Bagian Dokumen:
----
Para demonstran berteriak, “Presiden melakukan kejahatan dan Pemimpin Tertinggi mendukungnya”. Ini adalah sebuah kalimat yang provokatif di sebuah rejim dimana Pemimpin Tertinggi, Ali Khamenei, dianggap selalu benar. Toko-toko, kantor-kantor pemerintah dan bisnis tutup lebih awal karena situasi yang semakin tegang. Massa juga berkumpul di luar markas Mousavi tetapi tidak ada tanda-tanda kehadiran lawan politik utama Ahmadinejad. Para pendukung mengayunkan kepalan tangan mereka dan meneriakkan slogan-slogan anti-Ahmadinejad.
Para demonstran membakar tong-tong sampah dan ban, membuat asap-asap hitam yang membumbung tinggi di antara gedung-gedung apartemen dan perkantoran di Tehran. Sebuah bis yang kosong diamuk api di pinggiran jalan. Polisi melawan balik dengan pentungan mereka, termasuk polisi di sepeda motor yang mengayunkan pentungan mereka, dan para demonstran melempar batu-batu dan botol-botol ke polisi sambil berteriak “Ahmadinejad, kembalikan suara kami” dan “Pemilu ini penuh dengan kebohongan”.
Lebih dari 100 figur reformis, termasuk Mohammad Reza Khatami, saudara dari mantan presiden Mohammad Khatami, ditangkap, menurut pemimpin reformis Mohammad Ali Abtahi. Dia mengatakan kepada jurnalis Reuters bahwa mereka yang ditangkap adalah anggota partai reformis utama, Mosharekat. Pembicara dari jaksa agung menyangkal bahwa mereka telah ditangkap tetapi mengatakan bahwa mereka dipanggil dan “diperingati untuk tidak meningkatkan ketegangan” sebelum dilepas. Negara Iran memenjara dan menyiksa banyak aktivis buruh dan memukuli mahasiswa, tetapi para politisi borjuasi dilepas dengan hanya tamparan di tangan.
Rakyat melihat keluar dari jendela dan balkon untuk menyaksikan barisan demonstran di jalanan, kebanyakan dari mereka adalah pendukung Mousavi dan melakukan demo yang berisik tetapi damai. Malam harinya, massa yang geram dan marah berkumpul di Taman Moseni di Tehran, merusaki toko-toko, membakar barang-barang dan merusak tanda-tanda lalu lintas. Dua kelompok massa saling berhadapan di taman tersebut, saling melempar batu dan berteriak marah. Pengamat mengatakan bahwa kedua pihak tersebut mungkin adalah pendukung Ahmadinejad di satu pihak dan pendukung Mousavi di pihak lain.
----
Cuplikan Data:
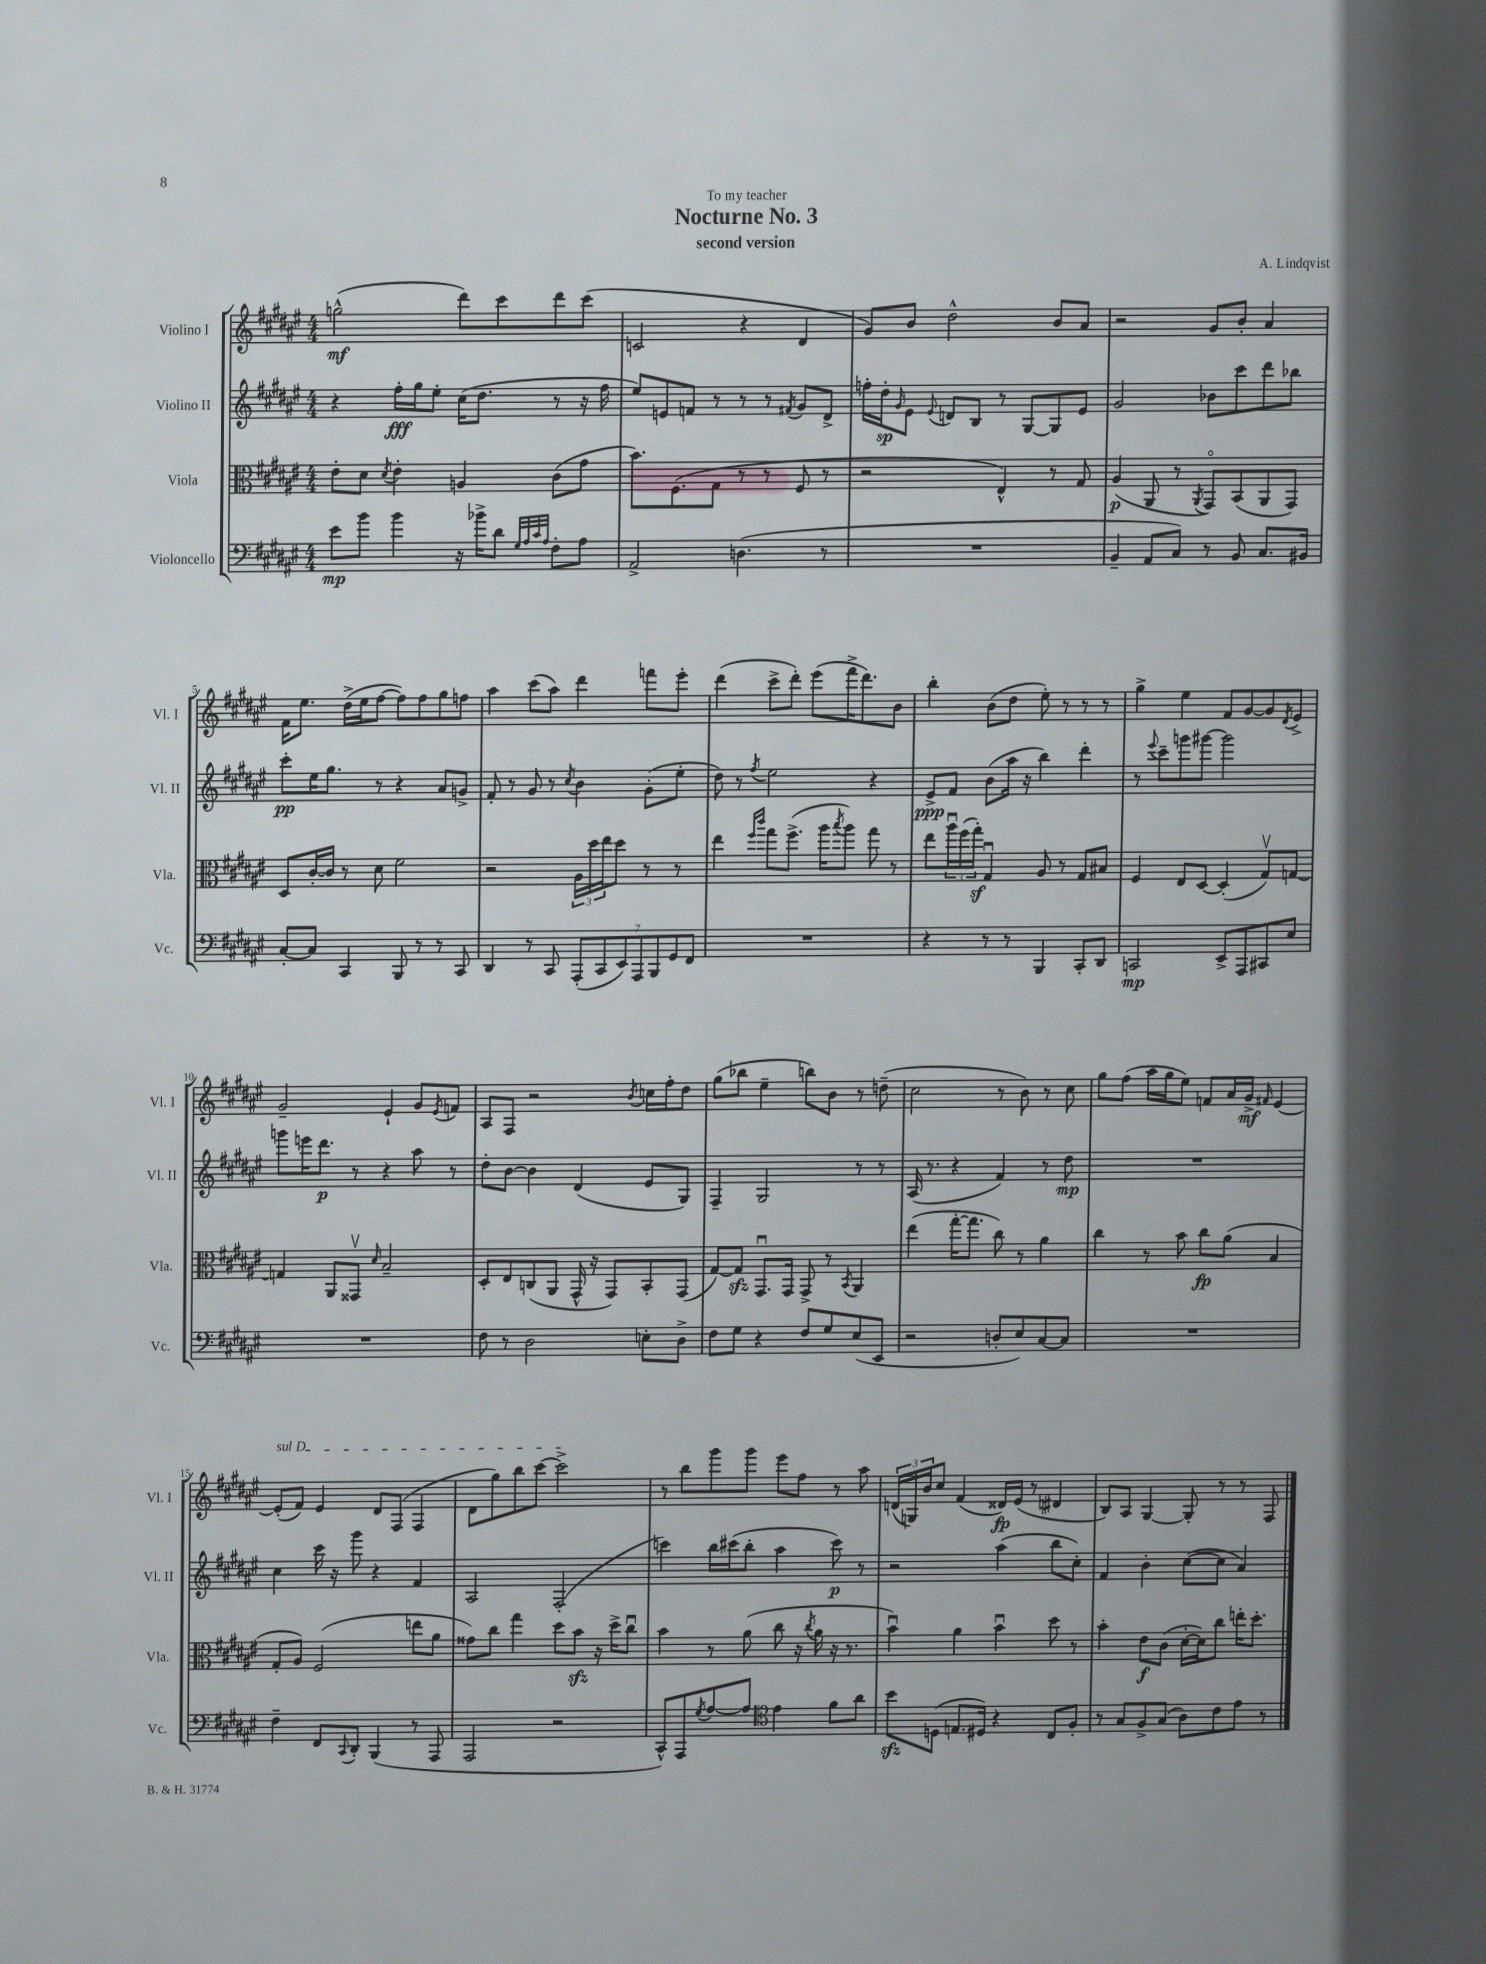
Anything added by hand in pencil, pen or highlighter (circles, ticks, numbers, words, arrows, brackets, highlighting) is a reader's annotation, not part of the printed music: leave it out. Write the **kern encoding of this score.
----
Tugas yang Dikerjakan:
1 > Ubah paragraf dalam teks tentang demonstrasi di Tehran yang diawali "Para demonstran membakar tong-tong sampah" menjadi daftar poin singkat tanpa menghilangkan fakta utamanya.
2 > Lanjutkan teks tentang demonstrasi di Tehran setelah kalimat terakhirnya.

Jawaban Latihan:
1 >
- Demonstran membakar tong sampah dan ban, sehingga asap hitam membumbung di antara gedung apartemen dan perkantoran di Tehran.
- Sebuah bis kosong terbakar di pinggir jalan.
- Polisi melawan dengan pentungan, termasuk polisi bersepeda motor.
- Demonstran melempar batu dan botol ke polisi sambil meneriakkan "Ahmadinejad, kembalikan suara kami" dan "Pemilu ini penuh dengan kebohongan".

2 >
Protes-protes ini, yang jelas-jelas spontan, tidak terbatas di Tehran. Mereka juga pecah di kota-kota lain, termasuk Tabriz, Orumieh, Hamedan, dan Rahst. Jelas kalau tidak ada yang mengorganisir demo-demo ini, apalagi para pemimpin reformis.Teknologi yang baru telah menjadi taktik kunci untuk secara politik memobilisasi kaum muda di Iran, tetapi SMS tidak berfungsi beberapa hari belakangan ini dan Facebook ditutup. Akan tetapi, metode lama dari-mulut-ke-mulut masih berfungsi dan para demonstran Iran masih hadir beramai-ramai di tempat-tempat pertemuan di seluruh Tehran pada hari Sabtu.
Pada hari Minggu, kerusuhan berlanjut. “Ada permainan kucing dan tikus antara para perusuh dan polisi”, lapor Samson Desta, seorang reporter CNN, yang dipukul dengan pentungan polisi. “Untuk sementara, tampaknya polisi telah mengontrol situasi. Tetapi kita berbicara dengan banyak mahasiswa dan mereka mengatakan ‘Ini tidak akan selesai begitu saja. Mereka bisa saja menghentikan kita sekarang tetapi kita akan kembali dan memastikan bahwa suara kita didengar’.”
Ini adalah hari kedua protes di Tehran. Pada haru Sabtu, ribuan demonstran meneriakkan slogan “Hancurkan kediktaturan” dan “Kita ingin kebebasan”, dan membakar sepeda motor polisi, menimpuk batu ke jendela toko-toko, dan membakar tong-tong sampah.
Pada hari Minggu malam, jalan-jalan Tehran dipenuhi dengan ketenangan yang mencekam, tetapi reporter BBC Jon Leyne yang berada di kota melaporkan pertikaian terjadi dekat kantor Irna (media berita ofisial Iran), dan setidaknya di satu daerah sub-urban. Juga ada laporan penutupan media independen. Kantor stasiun TV Arab al-Arabiya yang didanai oleh Saudi ditutup “tanpa alasan jelas”, kata kantor berita tersebut. Pelayanan telpon seluler sudah dikembalikan tetapi masih ada laporan bahwa SMS tetap dibatasi dan akses ke situs-situs internet popular dihalangi, termasuk situs BBC. Tindakan-tindakan ini bukan menunjukkan kepercayaan diri tetapi kegelisahan yang ekstrim dari pihak rejim.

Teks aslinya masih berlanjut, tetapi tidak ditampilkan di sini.